Directions: All lines from the line containing "output leds_sel_out" up to and including the last line of the entries must be written out exactly, with no others.

Circuit design data:
______

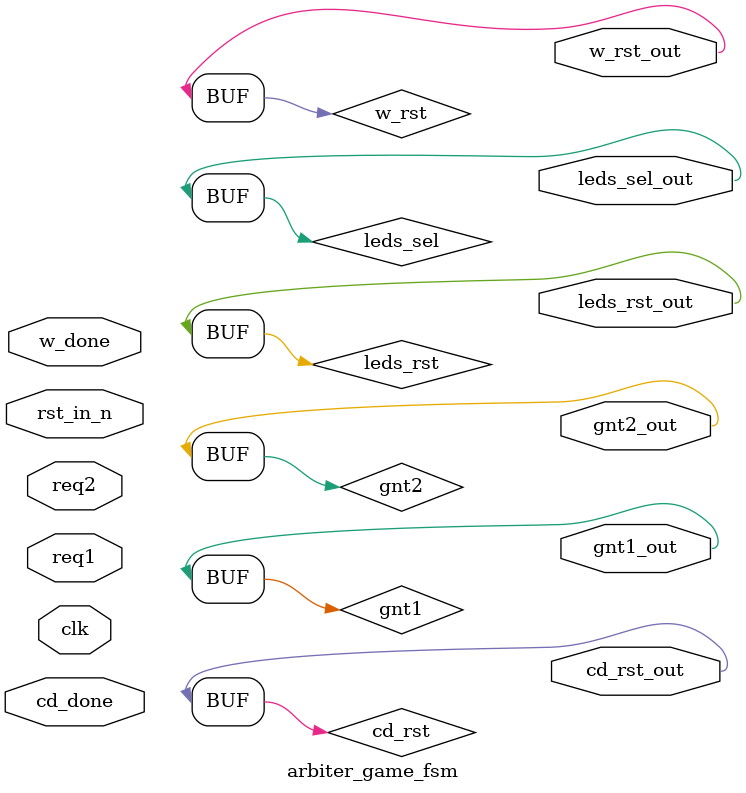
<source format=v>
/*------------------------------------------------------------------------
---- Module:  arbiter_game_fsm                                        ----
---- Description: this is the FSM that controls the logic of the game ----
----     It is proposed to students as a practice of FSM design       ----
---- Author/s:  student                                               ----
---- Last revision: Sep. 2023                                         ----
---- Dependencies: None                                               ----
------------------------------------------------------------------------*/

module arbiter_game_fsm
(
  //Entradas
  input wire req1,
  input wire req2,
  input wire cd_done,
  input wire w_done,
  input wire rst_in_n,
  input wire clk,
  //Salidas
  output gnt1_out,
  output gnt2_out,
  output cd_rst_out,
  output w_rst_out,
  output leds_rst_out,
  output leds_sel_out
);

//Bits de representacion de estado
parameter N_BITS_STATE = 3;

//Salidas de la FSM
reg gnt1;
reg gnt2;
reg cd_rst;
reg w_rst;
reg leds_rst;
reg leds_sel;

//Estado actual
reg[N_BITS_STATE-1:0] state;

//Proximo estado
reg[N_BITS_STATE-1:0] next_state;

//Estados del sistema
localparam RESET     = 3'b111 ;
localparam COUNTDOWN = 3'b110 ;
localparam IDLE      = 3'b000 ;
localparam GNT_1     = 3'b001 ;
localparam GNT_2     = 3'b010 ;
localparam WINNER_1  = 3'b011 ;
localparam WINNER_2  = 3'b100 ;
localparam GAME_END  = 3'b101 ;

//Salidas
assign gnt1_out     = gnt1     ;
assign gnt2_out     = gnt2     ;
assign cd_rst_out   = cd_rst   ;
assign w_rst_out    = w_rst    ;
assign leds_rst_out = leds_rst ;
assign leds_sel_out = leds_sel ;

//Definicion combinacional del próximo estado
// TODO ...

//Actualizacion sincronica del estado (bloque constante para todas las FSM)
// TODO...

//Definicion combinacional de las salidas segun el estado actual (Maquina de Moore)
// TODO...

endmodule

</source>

______

The answer:
  output leds_sel_out
);

//Bits de representacion de estado
parameter N_BITS_STATE = 3;

//Salidas de la FSM
reg gnt1;
reg gnt2;
reg cd_rst;
reg w_rst;
reg leds_rst;
reg leds_sel;

//Estado actual
reg[N_BITS_STATE-1:0] state;

//Proximo estado
reg[N_BITS_STATE-1:0] next_state;

//Estados del sistema
localparam RESET     = 3'b111 ;
localparam COUNTDOWN = 3'b110 ;
localparam IDLE      = 3'b000 ;
localparam GNT_1     = 3'b001 ;
localparam GNT_2     = 3'b010 ;
localparam WINNER_1  = 3'b011 ;
localparam WINNER_2  = 3'b100 ;
localparam GAME_END  = 3'b101 ;

//Salidas
assign gnt1_out     = gnt1     ;
assign gnt2_out     = gnt2     ;
assign cd_rst_out   = cd_rst   ;
assign w_rst_out    = w_rst    ;
assign leds_rst_out = leds_rst ;
assign leds_sel_out = leds_sel ;

//Definicion combinacional del próximo estado
// TODO ...

//Actualizacion sincronica del estado (bloque constante para todas las FSM)
// TODO...

//Definicion combinacional de las salidas segun el estado actual (Maquina de Moore)
// TODO...

endmodule

</source>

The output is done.